Archive for April, 2008

Long Tail Economics: Benefits for the Digital Market Only

April 5, 2008

After reading the first four chapters of Chris Anderson’s The Long Tail my first thought was that perhaps this new Internet-fueled phenomenon might play a role in bring and end of the Big Box stores. Does this mean we can remake our small town mom and pop businesses online?

Already there is a clear disdain for the homogenized megastores that dot the suburban – and even some urban – landscapes. As we move to the Internet more and more to find our “community,” we can view these niche web sites and stores as our new “local” favorites? My take on the economics as spelled out in The Long Tail is that this a viable option for many who want to start up a small business.

But after second, more realistic though, I have concluded that that is not the case. The Long Tail economics, I believe, only applies to a select group of businesses who deal in digital goods. Anderson’s theory is right, but only as it relates to the world of digital entertainment content. If your product is 100% digital, the cost of storing and distributing it is close to nothing.
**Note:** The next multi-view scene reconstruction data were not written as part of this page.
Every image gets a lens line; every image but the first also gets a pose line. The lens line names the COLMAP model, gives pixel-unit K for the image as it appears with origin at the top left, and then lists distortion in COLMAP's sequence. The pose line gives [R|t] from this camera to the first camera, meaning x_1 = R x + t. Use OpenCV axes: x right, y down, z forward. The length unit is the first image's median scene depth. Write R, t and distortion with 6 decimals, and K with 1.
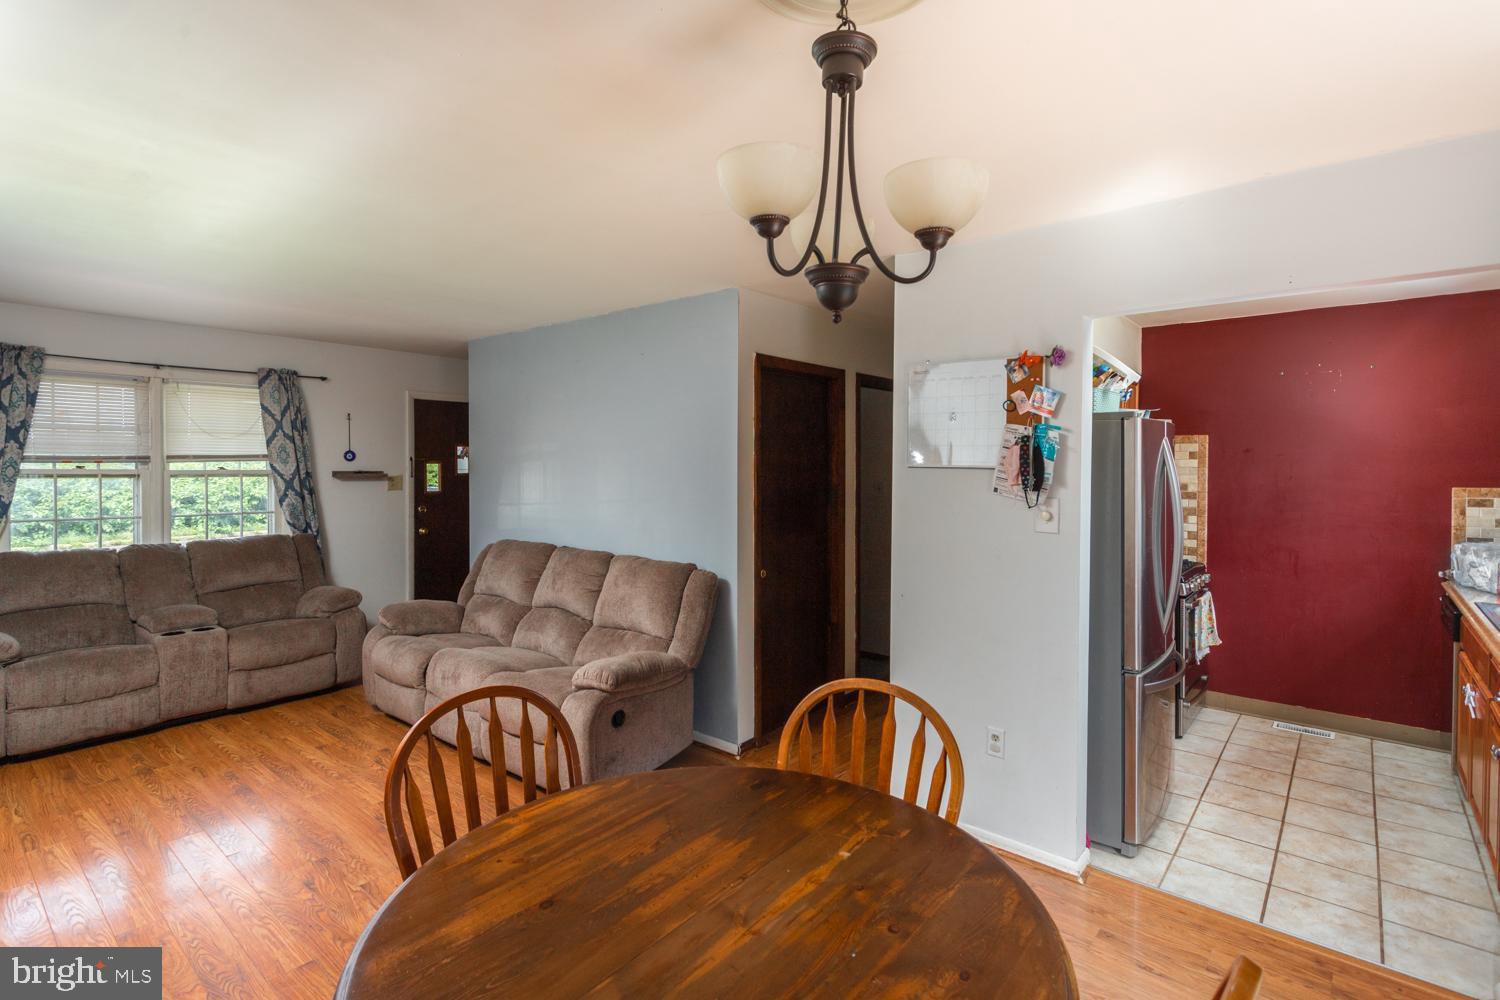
lens RADIAL K [[716.9, 0, 740.2], [0, 716.9, 468.6], [0, 0, 1]] dist [0.001837, 0.000151]
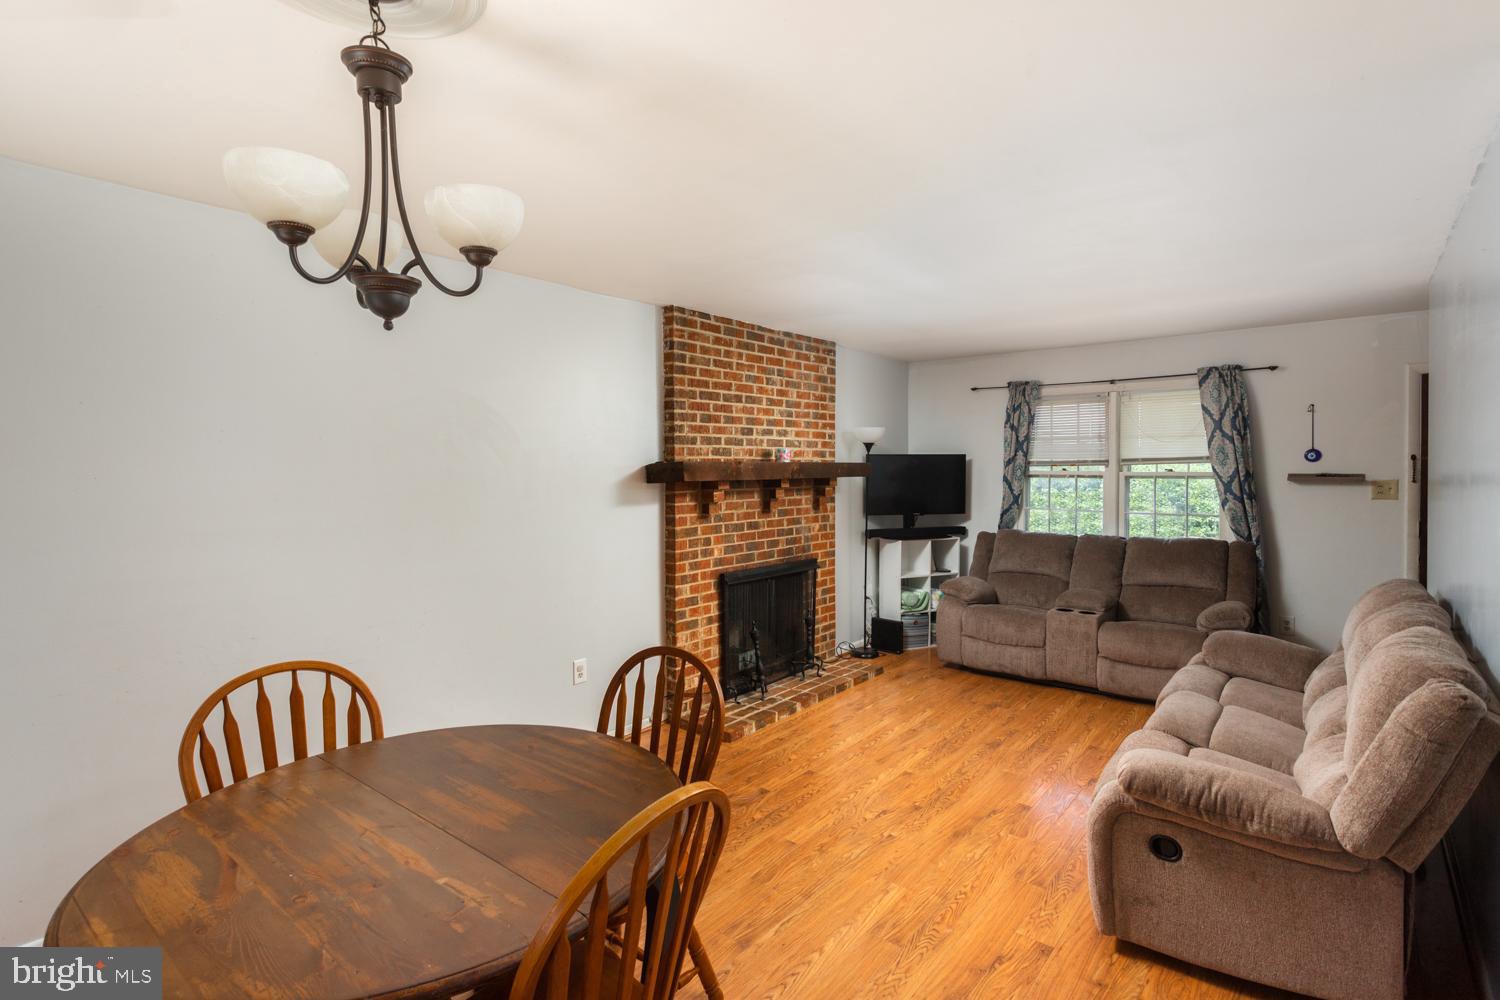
lens RADIAL K [[716.0, 0, 766.7], [0, 716.0, 484.0], [0, 0, 1]] dist [0.002721, 0.000589]
pose [[0.031794, 0.019959, -0.999295, 0.321338], [-0.000556, 0.999801, 0.019951, -0.001120], [0.999494, -0.000078, 0.031799, 0.410310]]
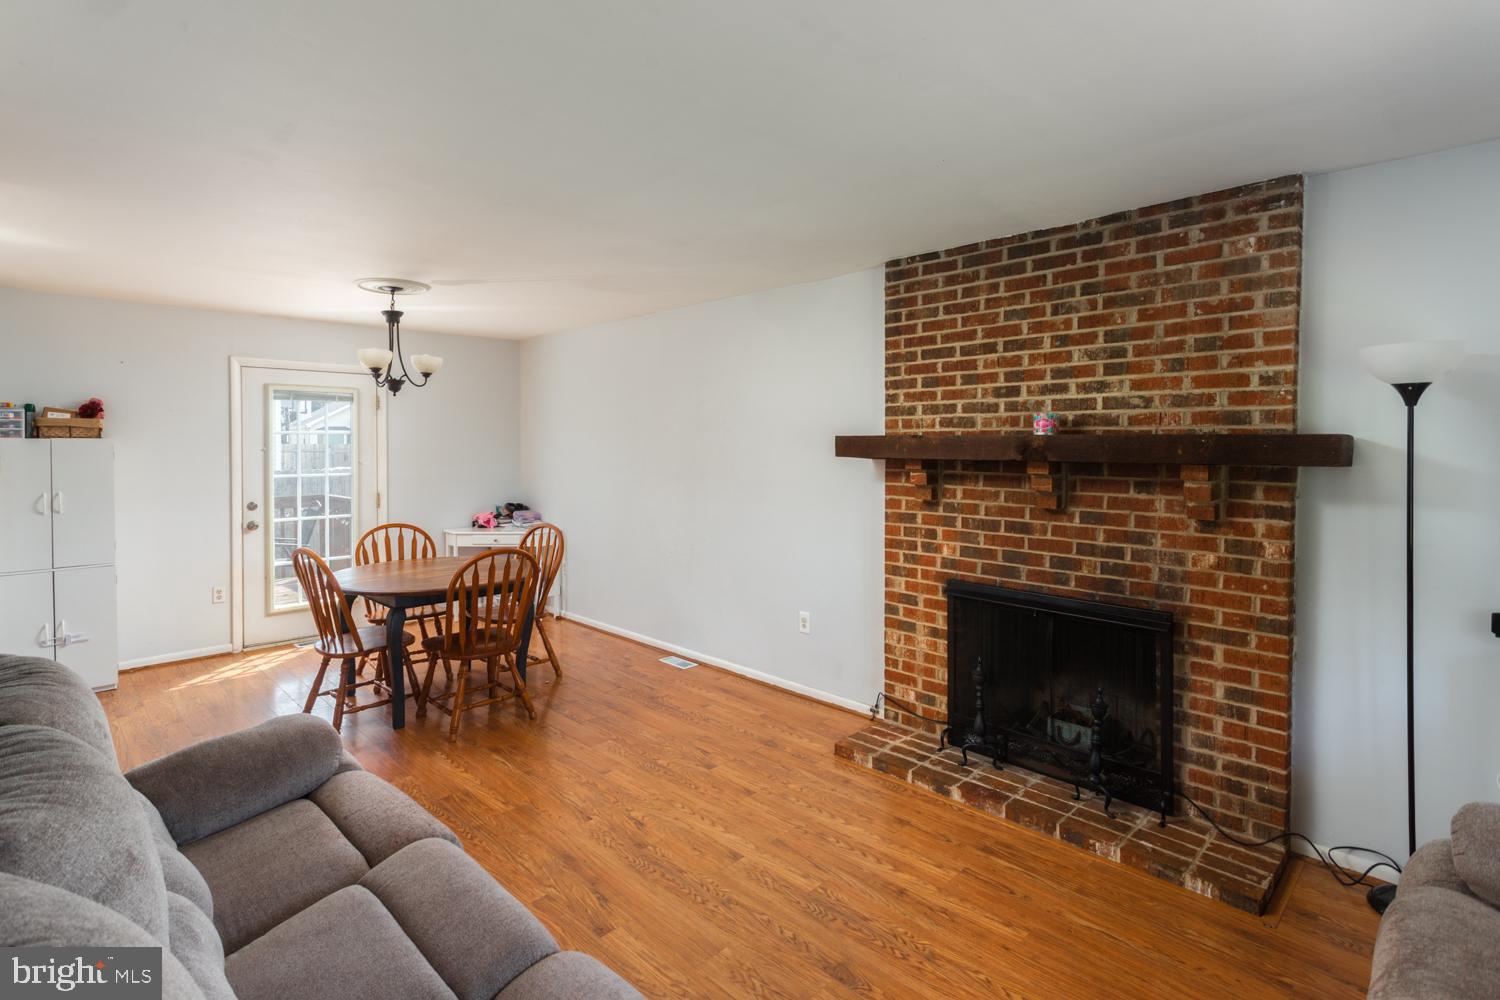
lens RADIAL K [[735.5, 0, 748.2], [0, 735.5, 456.3], [0, 0, 1]] dist [0.002280, 0.000380]
pose [[-0.997185, -0.005518, 0.074783, -0.457242], [-0.003546, 0.999643, 0.026477, -0.009122], [-0.074903, 0.026138, -0.996848, 1.132252]]
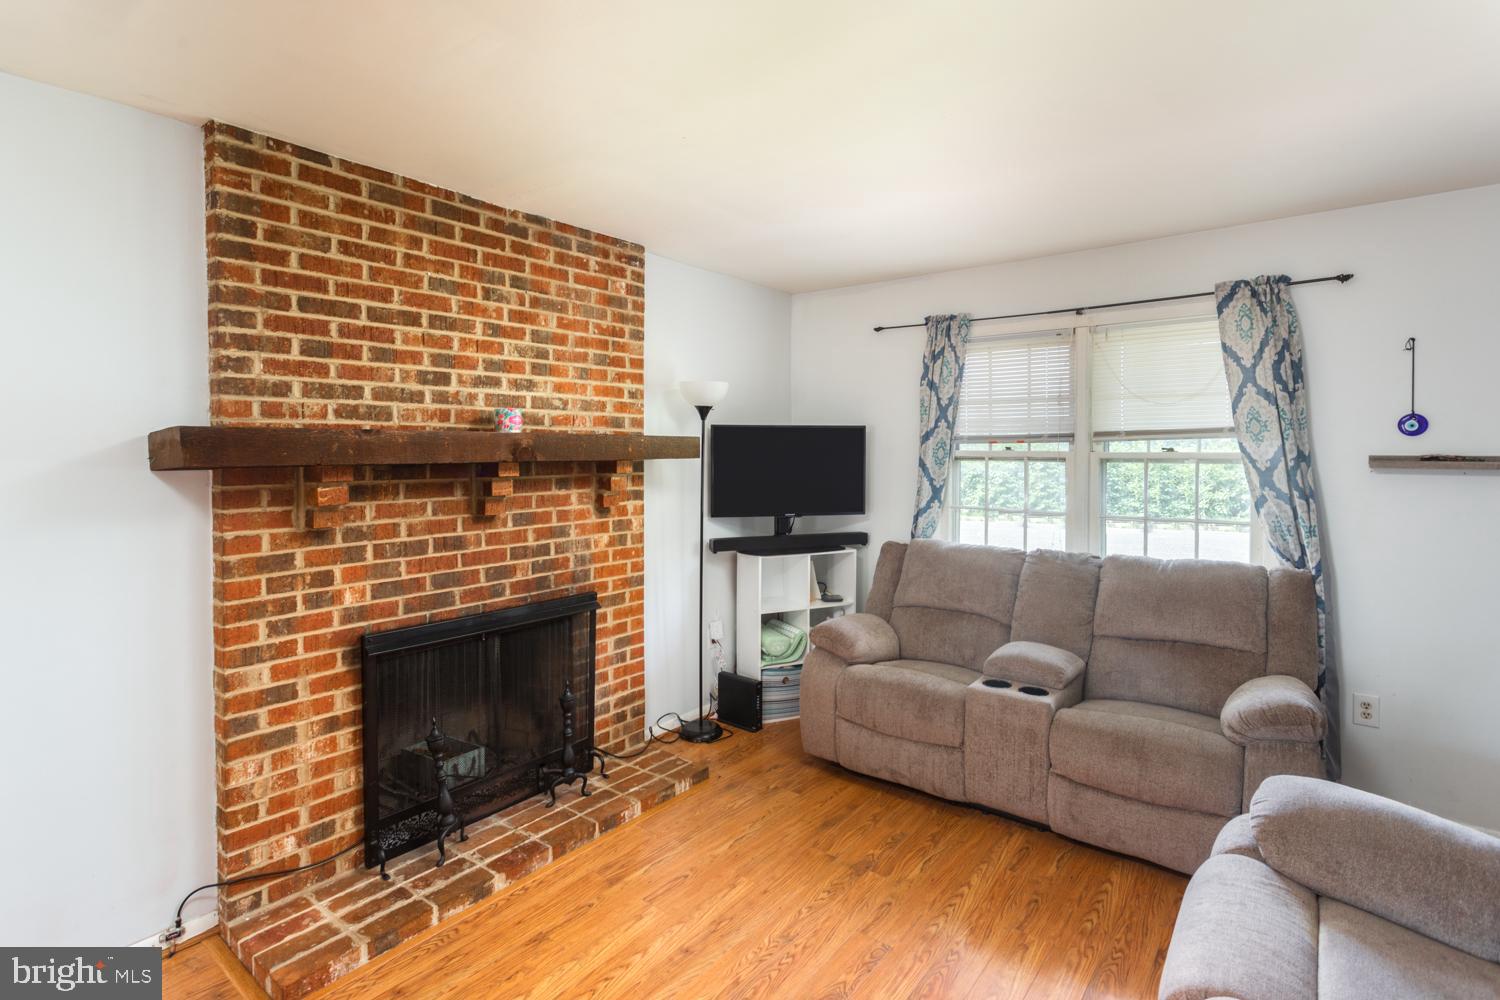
lens RADIAL K [[726.1, 0, 758.2], [0, 726.1, 462.4], [0, 0, 1]] dist [0.004579, 0.000122]
pose [[0.046851, 0.015076, -0.998788, -0.080622], [-0.003445, 0.999883, 0.014931, 0.002501], [0.998896, 0.002741, 0.046897, 0.637060]]
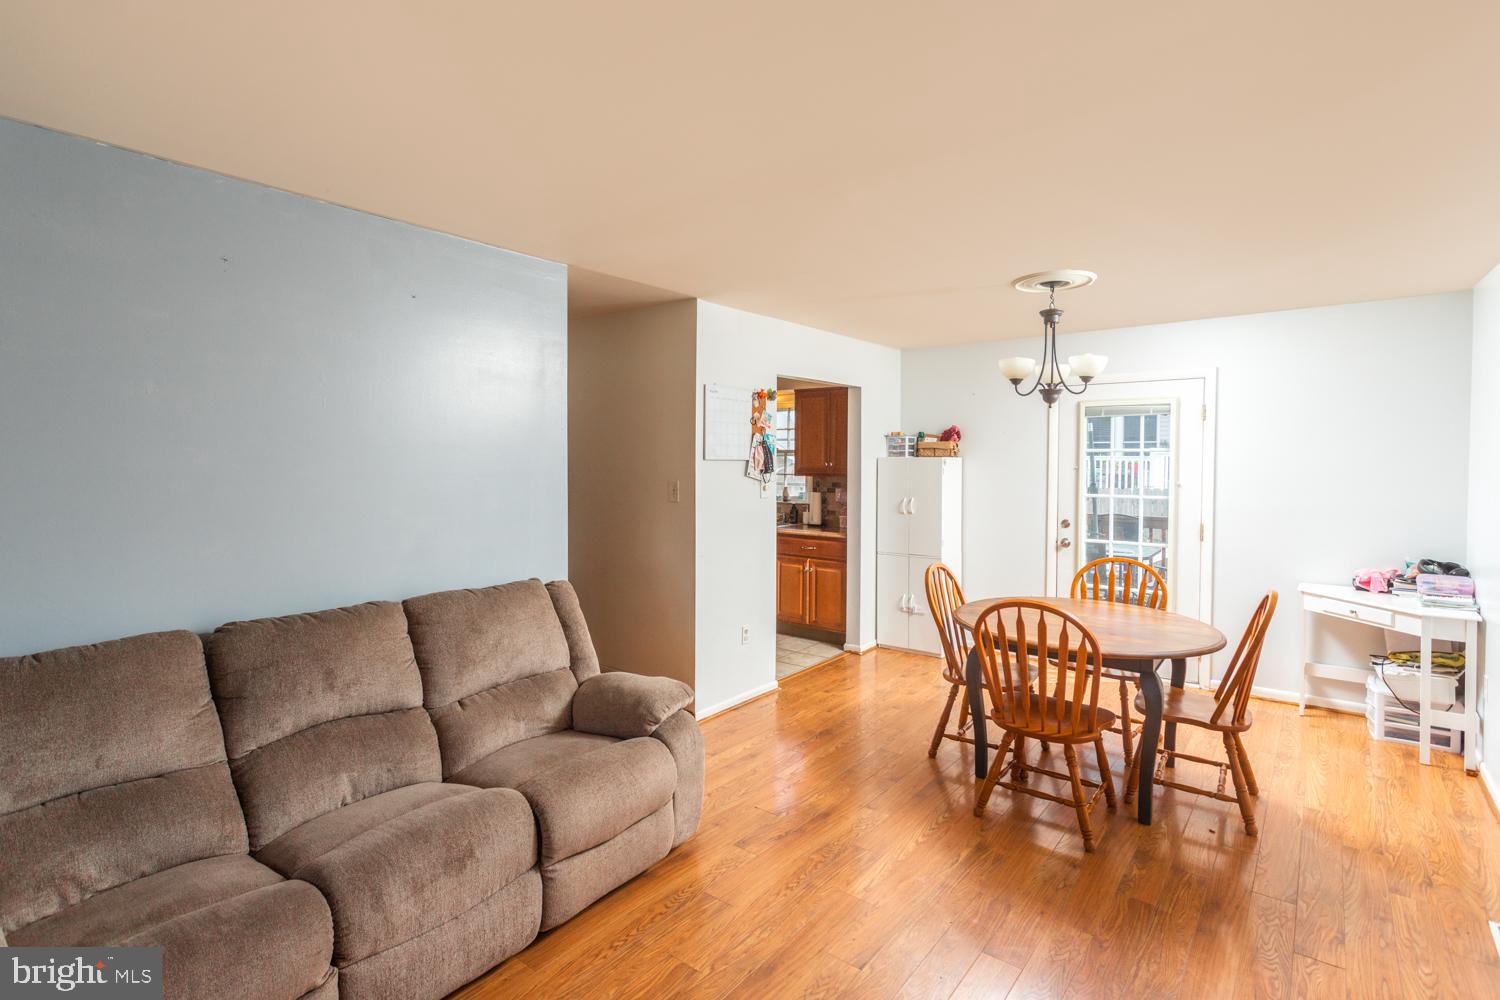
lens RADIAL K [[716.9, 0, 740.2], [0, 716.9, 468.6], [0, 0, 1]] dist [0.001837, 0.000151]
pose [[-0.034059, -0.013345, 0.999331, -0.708999], [0.000937, 0.999910, 0.013384, -0.001536], [-0.999419, 0.001392, -0.034044, 0.624167]]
And thanks to Google, blogs, and other recommendation programs, buyers can find and access an ever increasing range of offerings at very low cost.

Non-digital merchandise still requires require space, employees, and delivery infrastructure. All of that costs money, and the companies that are best positioned are the Big Box stores, such as Barnes & Noble, Wal Mart, or Home Depot. These companies will still maintain a monopoly.

Moreover, one of the unique and defining features of the markets and products Anderson talks about is that they are all about novelty and variation. Movies, books, and music are things we enjoy once or twice, for the most part. The joy of these products lies in the discovery and experience of new things, which fuels the long tail.

However, if you look at products such as furniture, cars, televisions, or even food, Anderson’s logic begins to fail. While it is nice to have some variety, the value of these products is not simply their novelty or rarity, but in their functionality. Other products where standards and interoperability are critical also would not benefit from the long tail theory. In this sense, the “tail” seems much shorter.

It seems that for many businesses, therefore, the only way to sustain profitability in the Long Tail construct is to have enough of the popular, “blockbuster” items in order to also have room on their shelves for those that fall down toward the tail end of the chart.